Five stats from the market and the stories behind them. This week: no magic in Dow 15,000, 10% growth for a content king, Windows 8.1, and more.

Jason Stipp: I'm Jason Stipp for Morningstar, and welcome to The Friday Five: five stats from the market and the stories behind them.

Joining me as always with The Friday Five is Morningstar markets editor Jeremy Glaser.

Jeremy, thanks for being here.

Jeremy Glaser: My pleasure.

Stipp: So what do you have for The Friday Five this week?

Glaser: We're going to talk about the numbers 15,000, 3, 10%, $1.6 billion, and 8.1.

Stipp: 15,000 marks a new high for the Dow Jones Industrial Average. What do valuations look like as we've run up so much now?

Glaser: The Dow hit through that 15,000 ceiling for the first time, and I think it's important for investors to realize that it doesn't actually mean anything. These are just arbitrary signposts along the way. Just because it hits 15,000 doesn't mean necessarily that stocks are hugely overvalued or hugely undervalued. In fact, our team of equity analysts thinks that stocks are just ever so slightly overvalued right now. The median price-to-fair value of the shares that they cover is trading about 3% over its fair value. So it certainly doesn't look like they're outrageously priced or in a bubble.

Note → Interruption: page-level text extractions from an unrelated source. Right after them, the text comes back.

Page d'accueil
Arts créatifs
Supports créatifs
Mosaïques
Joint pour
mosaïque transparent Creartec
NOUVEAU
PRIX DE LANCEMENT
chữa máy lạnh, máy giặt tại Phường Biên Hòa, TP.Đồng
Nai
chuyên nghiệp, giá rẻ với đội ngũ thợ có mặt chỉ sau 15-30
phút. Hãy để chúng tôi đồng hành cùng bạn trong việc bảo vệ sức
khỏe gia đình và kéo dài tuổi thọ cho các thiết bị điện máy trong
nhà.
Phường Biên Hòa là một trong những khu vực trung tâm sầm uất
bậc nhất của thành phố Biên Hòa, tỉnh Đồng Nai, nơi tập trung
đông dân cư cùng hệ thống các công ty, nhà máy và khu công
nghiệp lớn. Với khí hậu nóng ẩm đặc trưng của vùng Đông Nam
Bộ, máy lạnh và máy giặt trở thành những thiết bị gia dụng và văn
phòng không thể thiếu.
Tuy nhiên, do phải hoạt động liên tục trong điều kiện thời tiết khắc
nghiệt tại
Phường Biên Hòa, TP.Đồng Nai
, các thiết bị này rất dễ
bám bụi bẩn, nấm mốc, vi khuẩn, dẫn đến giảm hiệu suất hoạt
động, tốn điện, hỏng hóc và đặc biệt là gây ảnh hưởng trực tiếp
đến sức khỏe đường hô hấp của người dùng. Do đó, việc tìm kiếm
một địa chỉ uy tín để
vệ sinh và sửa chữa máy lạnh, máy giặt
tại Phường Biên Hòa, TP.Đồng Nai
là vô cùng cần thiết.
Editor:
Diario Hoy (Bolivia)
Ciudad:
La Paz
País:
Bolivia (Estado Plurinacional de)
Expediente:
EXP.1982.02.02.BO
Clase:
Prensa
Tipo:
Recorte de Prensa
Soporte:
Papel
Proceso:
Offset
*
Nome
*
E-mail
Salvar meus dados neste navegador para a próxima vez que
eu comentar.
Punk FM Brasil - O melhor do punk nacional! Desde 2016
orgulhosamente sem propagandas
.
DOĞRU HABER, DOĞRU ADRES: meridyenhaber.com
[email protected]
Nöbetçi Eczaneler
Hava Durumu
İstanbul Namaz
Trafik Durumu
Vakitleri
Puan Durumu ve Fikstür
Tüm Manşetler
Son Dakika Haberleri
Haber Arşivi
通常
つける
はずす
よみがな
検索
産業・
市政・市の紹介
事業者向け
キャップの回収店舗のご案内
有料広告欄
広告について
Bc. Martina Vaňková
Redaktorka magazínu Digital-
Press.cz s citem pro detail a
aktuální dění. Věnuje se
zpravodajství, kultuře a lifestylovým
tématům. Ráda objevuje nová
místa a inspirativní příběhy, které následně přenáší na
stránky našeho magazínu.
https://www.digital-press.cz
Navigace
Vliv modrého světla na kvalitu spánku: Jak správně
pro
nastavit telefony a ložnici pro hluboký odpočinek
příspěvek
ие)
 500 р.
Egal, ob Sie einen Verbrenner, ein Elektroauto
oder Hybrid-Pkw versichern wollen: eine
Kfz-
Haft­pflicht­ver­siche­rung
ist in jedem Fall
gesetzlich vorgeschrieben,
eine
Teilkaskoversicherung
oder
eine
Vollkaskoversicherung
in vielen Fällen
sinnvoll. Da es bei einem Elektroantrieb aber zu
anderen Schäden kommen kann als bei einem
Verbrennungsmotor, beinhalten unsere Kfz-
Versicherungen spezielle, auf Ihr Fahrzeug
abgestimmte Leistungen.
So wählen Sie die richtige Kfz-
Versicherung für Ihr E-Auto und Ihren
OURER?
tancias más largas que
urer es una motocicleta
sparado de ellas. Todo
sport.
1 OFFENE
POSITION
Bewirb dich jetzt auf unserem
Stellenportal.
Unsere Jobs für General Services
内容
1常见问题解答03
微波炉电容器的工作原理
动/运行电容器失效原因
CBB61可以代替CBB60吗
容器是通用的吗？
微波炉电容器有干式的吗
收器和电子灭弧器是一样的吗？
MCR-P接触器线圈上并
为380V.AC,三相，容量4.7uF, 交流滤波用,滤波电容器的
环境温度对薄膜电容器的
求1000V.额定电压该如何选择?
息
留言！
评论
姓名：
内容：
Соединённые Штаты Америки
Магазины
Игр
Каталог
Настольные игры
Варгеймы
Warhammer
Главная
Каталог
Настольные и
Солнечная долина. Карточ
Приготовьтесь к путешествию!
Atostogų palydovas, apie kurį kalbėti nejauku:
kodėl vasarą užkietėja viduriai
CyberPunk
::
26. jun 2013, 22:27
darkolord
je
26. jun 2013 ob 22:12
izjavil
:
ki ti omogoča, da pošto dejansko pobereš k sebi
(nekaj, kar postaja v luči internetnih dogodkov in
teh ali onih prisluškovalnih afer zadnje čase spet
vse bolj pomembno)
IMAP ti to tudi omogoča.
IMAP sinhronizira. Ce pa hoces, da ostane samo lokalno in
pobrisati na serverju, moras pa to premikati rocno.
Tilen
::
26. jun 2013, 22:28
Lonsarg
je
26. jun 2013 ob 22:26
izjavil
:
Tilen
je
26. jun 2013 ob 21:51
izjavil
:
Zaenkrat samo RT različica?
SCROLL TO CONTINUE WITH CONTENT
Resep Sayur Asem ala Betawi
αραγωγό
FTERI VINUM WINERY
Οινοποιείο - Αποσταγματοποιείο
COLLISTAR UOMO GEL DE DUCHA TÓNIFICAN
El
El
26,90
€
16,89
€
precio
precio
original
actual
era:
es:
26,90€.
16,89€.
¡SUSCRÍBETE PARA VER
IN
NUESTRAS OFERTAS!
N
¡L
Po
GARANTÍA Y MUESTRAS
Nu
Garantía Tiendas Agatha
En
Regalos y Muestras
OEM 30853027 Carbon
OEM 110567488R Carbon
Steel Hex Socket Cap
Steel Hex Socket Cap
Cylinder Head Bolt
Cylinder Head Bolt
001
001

But I think that when you have a fully valued stock market, and when you have somewhat of an uncertain economic environment like we're in right now globally, stock selection becomes just that more important. I think there very well could be a pullback if we see some weaker-than-expected data, if earnings, say, next quarter don't look as strong or there seems to really be a spring pullback. If the market were to fall, it would be important to really get into the shares that are the higher-quality companies. It would be important to find companies that are trading at a discount to their fair value, so you have that margin of safety. I think when we hit a milestone like this, it's just a reminder that stock selection is a lot more important here than it was at, say, Dow 7,000.

Stipp: Starbucks will now be able to sell three times, or triple, the number of K-Cup coffee pods through that channel. What does that mean for the Starbucks business?